- _OPDRACHT_:
Schrijf de tekst hieronder over Toynbee en geschiedschrijving helemaal over, woord voor woord en van begin tot eind.

- _OEFENTEKST_:

====================

De historicus streeft m.a.w. naar een ontmoeting tussen mensen over een tijdsspanne heen en het is de historicus die het initiatief neemt. Deze immers stelt de vragen aan het verleden en mede van de aard en de kwaliteit hiervan zal het afhangen welke soort historiografie bedreven wordt: een factische geschiedschrijving zonder menselijk gezicht, een anekdotische (zoals b.v. Eileen Powers Middeleeuwse mensen, pareltjes van historische vertelkunst maar met dikwijls een gemis aan diepte) of tenslotte wat ik zou willen noemen een existentiële historiografie, die aanleunt bij de nu wat in onbruik geraakte klassieke, speculatieve of ‘substantiële’ geschiedfilosofie. In deze laatste vorm speurt de historicus naar een mogelijke zin én van het geschiedenisverloop én van het menselijke leven zelf. Een dergelijke speurtocht behoort tot het domein van de geschiedeniswetenschap omdat deze zinvraag niet weg te denken is uit de bewuste beleving van de eigen én van de verleden tijd.
Ik ben ervan overtuigd dat de echt waardevolle en blijvende historiografie alleen maar geschreven wordt door historici die hun vraagstelling - althans impliciet - tot dit existentiële niveau durven doortrekken. En ik geloof dat Toynbee mij juist door deze kwaliteit zo sterk aanspreekt. In zijn ca. 7.000 bladzijden tellende A Study of History is het niet in de eerste plaats het daarin ontwikkelde beschavingsconcept dat mij treft, noch de kunstig opgebouwde metaforen en vergelijkingen, maar het feit dat in deze totaalreconstructie van het verleden de voortdurende worsteling van de mens met het probleem van het lijden in de wereld en met de religieuze dimensie daarvan als het centrale probleem van de mensengeschiedenis naar voren wordt geschoven. Geschiedenis is voor Toynbee de zoektocht van de mens naar God via het lijden. Hoe hij deze problematiek in zijn ontmoeting met de beschavingen heeft gevonden, zal hier verder worden uitgelegd.

====================

- _VASTGELEGDE GEGEVENS_:

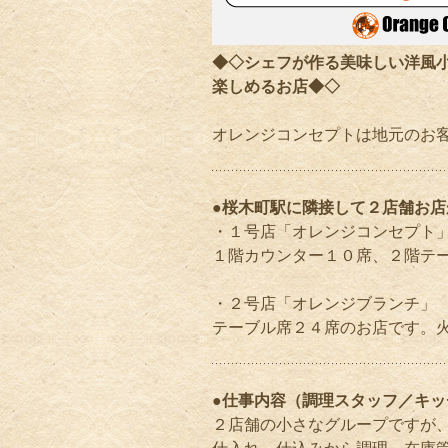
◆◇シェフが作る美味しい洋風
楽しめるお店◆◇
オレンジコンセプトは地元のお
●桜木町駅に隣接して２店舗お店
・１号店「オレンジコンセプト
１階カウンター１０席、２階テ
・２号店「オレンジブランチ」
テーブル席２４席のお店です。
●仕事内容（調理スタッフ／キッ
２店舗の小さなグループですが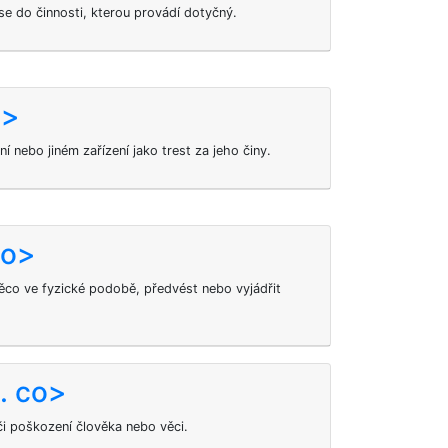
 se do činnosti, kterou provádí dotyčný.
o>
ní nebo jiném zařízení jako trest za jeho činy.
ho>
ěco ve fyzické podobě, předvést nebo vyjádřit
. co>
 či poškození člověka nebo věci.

====================

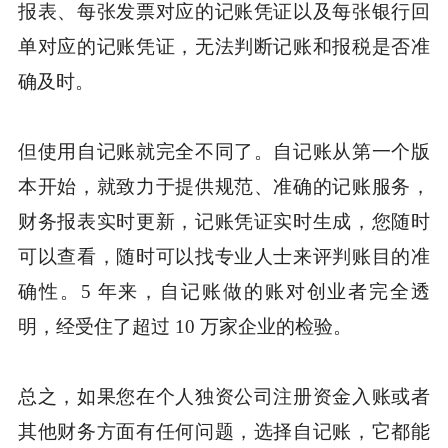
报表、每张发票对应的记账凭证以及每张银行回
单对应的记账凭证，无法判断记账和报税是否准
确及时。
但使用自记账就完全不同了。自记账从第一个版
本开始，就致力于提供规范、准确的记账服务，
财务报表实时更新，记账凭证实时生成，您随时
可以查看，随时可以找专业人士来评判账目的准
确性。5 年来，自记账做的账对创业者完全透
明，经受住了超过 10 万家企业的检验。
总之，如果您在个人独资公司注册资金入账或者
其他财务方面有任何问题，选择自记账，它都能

====================

- _RESULTAAT_:
De historicus streeft m.a.w. naar een ontmoeting tussen mensen over een tijdsspanne heen en het is de historicus die het initiatief neemt. Deze immers stelt de vragen aan het verleden en mede van de aard en de kwaliteit hiervan zal het afhangen welke soort historiografie bedreven wordt: een factische geschiedschrijving zonder menselijk gezicht, een anekdotische (zoals b.v. Eileen Powers Middeleeuwse mensen, pareltjes van historische vertelkunst maar met dikwijls een gemis aan diepte) of tenslotte wat ik zou willen noemen een existentiële historiografie, die aanleunt bij de nu wat in onbruik geraakte klassieke, speculatieve of ‘substantiële’ geschiedfilosofie. In deze laatste vorm speurt de historicus naar een mogelijke zin én van het geschiedenisverloop én van het menselijke leven zelf. Een dergelijke speurtocht behoort tot het domein van de geschiedeniswetenschap omdat deze zinvraag niet weg te denken is uit de bewuste beleving van de eigen én van de verleden tijd.
Ik ben ervan overtuigd dat de echt waardevolle en blijvende historiografie alleen maar geschreven wordt door historici die hun vraagstelling - althans impliciet - tot dit existentiële niveau durven doortrekken. En ik geloof dat Toynbee mij juist door deze kwaliteit zo sterk aanspreekt. In zijn ca. 7.000 bladzijden tellende A Study of History is het niet in de eerste plaats het daarin ontwikkelde beschavingsconcept dat mij treft, noch de kunstig opgebouwde metaforen en vergelijkingen, maar het feit dat in deze totaalreconstructie van het verleden de voortdurende worsteling van de mens met het probleem van het lijden in de wereld en met de religieuze dimensie daarvan als het centrale probleem van de mensengeschiedenis naar voren wordt geschoven. Geschiedenis is voor Toynbee de zoektocht van de mens naar God via het lijden. Hoe hij deze problematiek in zijn ontmoeting met de beschavingen heeft gevonden, zal hier verder worden uitgelegd.